I was teaching “Introduction to Fiction” at Redeemer University College a few years back, when a lecture on morality in The Picture of Dorian Gray took an interesting turn: one of my students claimed to be a strict literalist in his reading of the Bible. Somewhat surprised, I asked if anyone else shared this view, and approximately 25 percent of the class raised their hands. Sensing a teachable moment, I asked these students if they thought Jesus was a sheep.
Because the Gospel of John describes Jesus as “the Lamb of God,” anyone who takes a strict literalist position should necessarily believe that the historical Jesus was a quadrupedal ruminant mammal with wool and hooves. And yet none of my students were willing to commit to this belief, at least not publically. The point I was trying to make, of course, is that reading the Bible in a strictly literal sense is to ignore the ways in which the Bible functions figuratively as well. God’s word makes use of a great many literary devices, both elemental and technical. (Side question: if Jesus is compared to a lamb, why do some of us behave more like Rottweilers during congregational meetings?)

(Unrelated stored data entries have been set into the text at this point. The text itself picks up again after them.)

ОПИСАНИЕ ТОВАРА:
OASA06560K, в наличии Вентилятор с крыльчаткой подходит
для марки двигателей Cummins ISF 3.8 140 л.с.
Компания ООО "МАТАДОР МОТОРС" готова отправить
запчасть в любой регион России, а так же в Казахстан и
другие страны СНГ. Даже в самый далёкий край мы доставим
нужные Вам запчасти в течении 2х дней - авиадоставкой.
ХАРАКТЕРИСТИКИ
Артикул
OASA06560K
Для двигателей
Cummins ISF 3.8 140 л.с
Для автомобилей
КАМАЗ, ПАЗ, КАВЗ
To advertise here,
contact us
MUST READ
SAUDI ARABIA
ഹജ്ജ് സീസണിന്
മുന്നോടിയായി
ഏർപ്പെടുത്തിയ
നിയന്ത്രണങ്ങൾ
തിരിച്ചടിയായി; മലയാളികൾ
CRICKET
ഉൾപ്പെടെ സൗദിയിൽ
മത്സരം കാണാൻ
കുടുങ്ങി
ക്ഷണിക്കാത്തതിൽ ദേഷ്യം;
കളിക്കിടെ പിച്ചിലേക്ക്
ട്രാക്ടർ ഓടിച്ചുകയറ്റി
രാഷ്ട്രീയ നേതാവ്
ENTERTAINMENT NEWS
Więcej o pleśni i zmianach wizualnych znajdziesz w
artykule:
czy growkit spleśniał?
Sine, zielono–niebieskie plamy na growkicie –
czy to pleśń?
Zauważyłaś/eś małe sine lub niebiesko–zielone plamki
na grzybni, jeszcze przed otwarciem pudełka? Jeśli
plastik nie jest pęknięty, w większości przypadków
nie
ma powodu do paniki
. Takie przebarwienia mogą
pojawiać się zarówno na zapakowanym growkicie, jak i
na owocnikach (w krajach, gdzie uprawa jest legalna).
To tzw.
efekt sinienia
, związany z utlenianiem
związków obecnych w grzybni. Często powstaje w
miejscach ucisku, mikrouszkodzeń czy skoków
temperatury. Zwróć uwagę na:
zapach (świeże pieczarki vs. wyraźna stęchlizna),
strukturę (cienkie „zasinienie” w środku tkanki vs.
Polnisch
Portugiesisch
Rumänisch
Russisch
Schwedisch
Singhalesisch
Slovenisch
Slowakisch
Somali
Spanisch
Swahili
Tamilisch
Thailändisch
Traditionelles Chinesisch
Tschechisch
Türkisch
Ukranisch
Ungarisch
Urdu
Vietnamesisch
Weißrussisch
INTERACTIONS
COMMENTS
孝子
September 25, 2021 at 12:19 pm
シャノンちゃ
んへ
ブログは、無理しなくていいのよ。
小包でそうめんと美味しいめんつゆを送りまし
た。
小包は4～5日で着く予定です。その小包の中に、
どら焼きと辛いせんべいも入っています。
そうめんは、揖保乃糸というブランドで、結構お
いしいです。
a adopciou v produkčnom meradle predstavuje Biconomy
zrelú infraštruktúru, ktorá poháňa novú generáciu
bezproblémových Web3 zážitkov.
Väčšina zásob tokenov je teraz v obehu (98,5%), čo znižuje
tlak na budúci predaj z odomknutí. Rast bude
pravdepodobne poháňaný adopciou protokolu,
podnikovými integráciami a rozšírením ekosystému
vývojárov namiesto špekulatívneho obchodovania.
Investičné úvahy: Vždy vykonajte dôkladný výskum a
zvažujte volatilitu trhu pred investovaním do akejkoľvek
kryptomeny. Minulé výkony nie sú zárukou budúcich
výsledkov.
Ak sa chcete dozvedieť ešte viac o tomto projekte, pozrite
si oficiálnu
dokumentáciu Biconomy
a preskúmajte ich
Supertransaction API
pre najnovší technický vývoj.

I don’t blame my students for losing sight of the Bible’s literary aspects, since I’m often guilty of this myself. In fact, I think the default mode for many of us when consuming scripture is to lapse into an instinctive literalism. This way of reading can be dangerous because it leads toward profound oversimplifications when we contemplate the application of particular texts to contentious issues, but also because it impoverishes our experience of scripture. Failure to move beyond surface-level literalism to a more subtle and substantive appreciation of literary richness puts us at risk of reducing God’s word to a series of rote banalities; as Martin Amis memorably put it, good literature invariably participates in the “war against cliché.” It should be noted, for the record, that such a reading of scripture by no means calls into question the Bible’s inerrancy or ultimate truth.
Take, for example, the names of Naomi’s sons Mahlon and Killian in the book of Ruth. My pastor recently mentioned in a sermon on the topic that these names translate as “death” and “pestilence,” which of course foreshadows the fate of these characters in Moab. What he didn’t mention, explicitly at least, is that this detail probably also signals that we’re dealing with a fictional story here rather than a factual re-telling of real events. After all, who names their kids Death and Pestilence?
If the possibility that Ruth is fictional rather than historical bothers you, ask yourself again whether this actually matters. Would this contingency in any way diminish the book’s profound thematic message of love, faithfulness and devotion? Jesus himself often used stories to teach in exactly this way.
What keeps many people from entertaining such literary readings of the Bible, I think, is the slippery slope conundrum they present in regards to Jesus’ death and resurrection.
Everything depends on the fact that the Word literally was made flesh, actually died for our sins and bodily rose again. As John Updike puts it in “Seven Stanzas at Easter,”
Make no mistake: if he rose at all
It was as His body;
If the cell’s dissolution did not reverse,
the molecule reknit,
The amino acids rekindle,
The Church will fall.
So how do we sort this out? What is figurative and what is literal in scripture and how do these two modes of understanding align to deliver God’s truth? Probably the best way to answer these questions in earnest is to make such figurative readings of the Bible an active priority in our churches – part of the every-Sunday explication that our pastors undertake in their sermons. Because of cultural differences, ancient generic conventions that are lost on contemporary readers, translation issues, lack of literary training and potentially a host of other complications, many of us aren’t positioned very well to recognize the Bible’s more opaque figurative and literary elements. We need to be taught, and it is our pastors who have the training and pulpit (literally) from which to do this.
There are probably a number of reasons why this isn’t happening to a far greater extent than it is, but I will focus on one. I have been told the reason we don’t get more of this sort of teaching from CRC pulpits is that aspiring pastors at Calvin Seminary are instructed not to preach on the textual history of the Bible because this subject has the potential to destroy people’s faith. If you accept this premise, the same could surely be said of figurative approaches toward scripture. To me, however, this seems rather short-sighted. If it is possible for someone to believe that an omniscient and immortal member of the Godhead became human and died to remit for all eternity their personal culpability for sin, surely it isn’t a stretch to believe that this all-powerful and beneficent God might sometimes speak in poetry.
And so, again, I would challenge pastors to make a point of preaching and teaching in ways that regularly incorporate the Bible’s literary and figurative aspects. Thinking this way about scripture may lead us, denominationally speaking, to an increased engagement with new ideas and interpretations, some of which may challenge what we think we know and some of which, in my opinion, should continue to be published in The Banner.